President Trump has stated that he's willing to be put under oath to answer questions from special investigator Robert Mueller regarding Russian collusion, potential obstruction of justice, and the whereabouts of the kidnapped Lindberg baby. And, as good ideas go, we'd say this sure as blazes isn't one.

Let us be clear: we don't think Trump is guilty of diddly-squat, nor do we think he's a liar in the (ahem) traditional sense of the word. That being said, we believe the likelihood of his committing perjury under oath to be way over 100%.

This is owing to Trump's unique tendency to believe that anything which comes out of his mouth is true, no matter whether or not it intersects with "reality" in any way.

Take, for one of a million examples, his assertion that he "watched in Jersey City, N.J., where thousands and thousands of people were cheering as the World Trade Center collapsed (on 9/11)." We have no doubt that Trump is telling the truth as he remembers it...but it never happened.

Or more recently when he threatened James Comey with his super-secret White House recordings of private conversations between the two men...which subsequently proved not to exist.

Trump is a showman, a raconteur, a salesman, a serial embellisher, and the owner of a Tourette's style mouth which blurts out anything - and we mean anything - that flits through his mind.

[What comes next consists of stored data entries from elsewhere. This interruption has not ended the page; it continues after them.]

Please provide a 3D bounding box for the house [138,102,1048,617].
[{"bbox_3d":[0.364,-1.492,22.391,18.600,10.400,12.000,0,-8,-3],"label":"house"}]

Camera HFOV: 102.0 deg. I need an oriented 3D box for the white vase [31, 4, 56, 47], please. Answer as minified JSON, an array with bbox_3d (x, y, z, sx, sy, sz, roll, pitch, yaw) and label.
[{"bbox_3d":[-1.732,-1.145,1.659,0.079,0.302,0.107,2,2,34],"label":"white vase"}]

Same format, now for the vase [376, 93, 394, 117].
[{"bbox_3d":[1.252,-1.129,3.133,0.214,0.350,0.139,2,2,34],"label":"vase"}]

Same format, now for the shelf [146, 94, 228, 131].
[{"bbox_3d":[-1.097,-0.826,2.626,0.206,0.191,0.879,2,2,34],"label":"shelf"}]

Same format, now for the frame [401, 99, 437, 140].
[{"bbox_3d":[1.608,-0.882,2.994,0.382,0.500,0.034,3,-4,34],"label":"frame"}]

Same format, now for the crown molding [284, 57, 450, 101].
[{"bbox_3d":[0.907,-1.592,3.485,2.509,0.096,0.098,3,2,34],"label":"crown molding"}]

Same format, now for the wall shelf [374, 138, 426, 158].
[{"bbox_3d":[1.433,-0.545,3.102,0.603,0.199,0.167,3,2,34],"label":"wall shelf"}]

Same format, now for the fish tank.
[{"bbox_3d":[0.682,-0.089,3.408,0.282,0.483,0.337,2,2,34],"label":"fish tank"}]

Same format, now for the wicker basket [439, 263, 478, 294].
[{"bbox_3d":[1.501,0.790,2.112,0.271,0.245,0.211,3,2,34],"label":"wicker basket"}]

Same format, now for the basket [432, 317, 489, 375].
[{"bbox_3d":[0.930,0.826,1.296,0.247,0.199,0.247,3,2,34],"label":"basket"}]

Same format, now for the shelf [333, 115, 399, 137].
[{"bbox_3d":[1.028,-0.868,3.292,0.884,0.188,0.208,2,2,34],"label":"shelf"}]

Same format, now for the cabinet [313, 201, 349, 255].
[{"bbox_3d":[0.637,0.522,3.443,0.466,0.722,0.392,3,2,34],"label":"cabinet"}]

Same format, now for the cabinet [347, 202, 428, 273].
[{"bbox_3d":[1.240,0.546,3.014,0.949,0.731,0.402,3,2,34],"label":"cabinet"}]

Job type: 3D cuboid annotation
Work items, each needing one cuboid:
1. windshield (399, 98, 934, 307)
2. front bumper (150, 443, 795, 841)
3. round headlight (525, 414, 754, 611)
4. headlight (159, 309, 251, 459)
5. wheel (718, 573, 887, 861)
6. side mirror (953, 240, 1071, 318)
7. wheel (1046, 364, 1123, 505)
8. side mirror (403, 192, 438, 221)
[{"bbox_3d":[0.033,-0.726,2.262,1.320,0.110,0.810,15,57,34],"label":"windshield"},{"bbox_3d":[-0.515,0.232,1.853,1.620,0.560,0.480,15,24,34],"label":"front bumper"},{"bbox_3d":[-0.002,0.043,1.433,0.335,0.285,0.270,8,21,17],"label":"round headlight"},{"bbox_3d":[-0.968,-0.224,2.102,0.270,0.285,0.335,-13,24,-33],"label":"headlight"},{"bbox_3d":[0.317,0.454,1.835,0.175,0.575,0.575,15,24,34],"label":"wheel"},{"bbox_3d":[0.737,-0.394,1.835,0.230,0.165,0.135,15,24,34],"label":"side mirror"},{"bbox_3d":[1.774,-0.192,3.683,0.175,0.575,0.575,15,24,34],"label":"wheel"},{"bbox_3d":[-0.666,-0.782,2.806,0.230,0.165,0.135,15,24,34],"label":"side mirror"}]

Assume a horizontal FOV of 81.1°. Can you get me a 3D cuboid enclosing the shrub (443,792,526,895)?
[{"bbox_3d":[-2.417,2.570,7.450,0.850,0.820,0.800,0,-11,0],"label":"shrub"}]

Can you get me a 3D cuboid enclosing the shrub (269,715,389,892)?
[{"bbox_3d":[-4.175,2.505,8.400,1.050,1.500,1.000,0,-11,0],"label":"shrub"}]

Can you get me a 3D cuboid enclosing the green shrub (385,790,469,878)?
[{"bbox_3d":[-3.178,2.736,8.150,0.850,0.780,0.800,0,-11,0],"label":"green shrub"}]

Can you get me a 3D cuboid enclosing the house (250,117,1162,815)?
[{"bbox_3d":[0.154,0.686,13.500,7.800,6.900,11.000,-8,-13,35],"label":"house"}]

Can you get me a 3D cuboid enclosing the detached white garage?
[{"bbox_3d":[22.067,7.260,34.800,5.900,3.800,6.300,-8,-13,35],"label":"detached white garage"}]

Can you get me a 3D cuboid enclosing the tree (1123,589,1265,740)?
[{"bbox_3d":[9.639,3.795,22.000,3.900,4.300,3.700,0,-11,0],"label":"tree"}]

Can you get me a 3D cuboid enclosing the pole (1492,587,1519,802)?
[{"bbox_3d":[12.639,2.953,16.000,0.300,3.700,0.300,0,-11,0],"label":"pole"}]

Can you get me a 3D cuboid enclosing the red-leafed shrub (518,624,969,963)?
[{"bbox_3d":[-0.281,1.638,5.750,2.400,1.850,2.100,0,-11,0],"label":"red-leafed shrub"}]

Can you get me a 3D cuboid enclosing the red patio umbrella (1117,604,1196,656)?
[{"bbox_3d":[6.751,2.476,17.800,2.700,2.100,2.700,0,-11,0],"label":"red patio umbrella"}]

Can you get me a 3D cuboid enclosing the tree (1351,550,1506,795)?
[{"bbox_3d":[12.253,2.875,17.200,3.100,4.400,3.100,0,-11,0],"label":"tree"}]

We're not even sure his brain is telling his mouth what to say, or whether his brain just likes to listen to his mouth as if it were a favorite talk radio station.

Considering the mounting evidence that the whole Comey/Mueller/FBI/Russia circus was intended to do nothing other than frame Trump and throw him out of office, we think having him say anything under oath is likely to go badly indeed.

Still, if he does go through with this, we'd like to make two suggestions. First, the President should remember that the words "to the best of my recollection" are his new best friends.

And second, at the same session, put Mueller under oath too and let Trump ask him questions about why he chose anti-American conspiracists for his so-called investigative team.